July 31, 2006 – Peppers

The peppers are starting to come on strong. Here’s an assortment from the garden.

The dark purple peppers (Purple Beauty) are the size of normal grocery store bell peppers and the big green one is called “Napolean Sweet Pepper” – just for fun here’s a description of it from the 1923 L.L. Olds Seed Company Catalog: “Plants about 2 feet tall. Possibly the most productive of all the large peppers, bears consistently until frost. Mild as an apple. Fruit about 8″ long and 4 ½” in circumference, standing upright until they get so heavy they sometimes droop. Remarkably early for a large fruited pepper. Might be classed as an extra early.” Good flavor when green, sweeter when red.

July 30, 2006 – Taste Highlight of the Summer

Our new peach trees are just giving their first few fruits this year. There are very few things that taste better than a warm, even hot, ripe peach picked right off the tree and devoured! Truly a taste highlight of the garden this year.

Yea, it’s still hot.

It’s also very dry – last week some storms rolled through, we got 1/3 inch which we felt grateful for, but just 12 miles south, they got 3.2 inches. In June, 0.1″ of rain fell, in July we had 1.5″ when we were gone and .33 last week, so in the growing season that we normally receive about 8 inches of rain, we’re at less than 2 inches.
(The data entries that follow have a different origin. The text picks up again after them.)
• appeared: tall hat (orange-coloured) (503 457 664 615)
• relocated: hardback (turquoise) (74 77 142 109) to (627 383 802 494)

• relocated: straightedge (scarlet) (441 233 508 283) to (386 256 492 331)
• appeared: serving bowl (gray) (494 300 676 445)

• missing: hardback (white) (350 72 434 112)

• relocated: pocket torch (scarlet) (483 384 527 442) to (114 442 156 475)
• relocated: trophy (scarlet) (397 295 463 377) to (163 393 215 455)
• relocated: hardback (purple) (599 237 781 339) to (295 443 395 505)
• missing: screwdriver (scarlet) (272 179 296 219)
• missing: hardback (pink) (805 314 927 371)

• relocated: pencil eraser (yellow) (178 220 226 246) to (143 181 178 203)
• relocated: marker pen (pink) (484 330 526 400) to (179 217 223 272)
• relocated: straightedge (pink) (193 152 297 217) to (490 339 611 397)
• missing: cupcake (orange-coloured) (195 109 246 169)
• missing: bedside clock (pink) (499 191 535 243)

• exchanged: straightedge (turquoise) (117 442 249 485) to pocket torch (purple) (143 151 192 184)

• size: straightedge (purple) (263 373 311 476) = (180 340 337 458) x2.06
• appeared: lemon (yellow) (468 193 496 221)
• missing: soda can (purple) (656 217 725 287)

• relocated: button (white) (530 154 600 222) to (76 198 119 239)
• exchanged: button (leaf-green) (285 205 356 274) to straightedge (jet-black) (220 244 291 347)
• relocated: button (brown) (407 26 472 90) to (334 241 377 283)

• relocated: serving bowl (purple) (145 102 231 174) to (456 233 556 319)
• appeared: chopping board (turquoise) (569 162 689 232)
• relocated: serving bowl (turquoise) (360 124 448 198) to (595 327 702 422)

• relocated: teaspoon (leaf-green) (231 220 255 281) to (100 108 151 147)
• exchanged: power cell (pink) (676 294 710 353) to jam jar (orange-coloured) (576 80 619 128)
July 28, 2006 – Odds and Ends

I probably don’t need to comment on the weather – other than you know it is muggy when you get out of the car and your glasses fog up. Or when you walk into the barn and see the bricks on the floor are wet. Or when you stand in the shade staining windows and the sweat drops off your nose, ears, and arms.

The hay rack is a great place to finish/paint stuff. Here is the big window for the attic dis-assembled.

To try to match the original aged woodwork (pine and fir) in that carmelly old color, I had a custom stain mixed, apply a couple of coats of orange shellac and finish it with a couple of coats of poly. It’s a lot of work, still not exactly right, but much closer than I can get out of a commercial finish.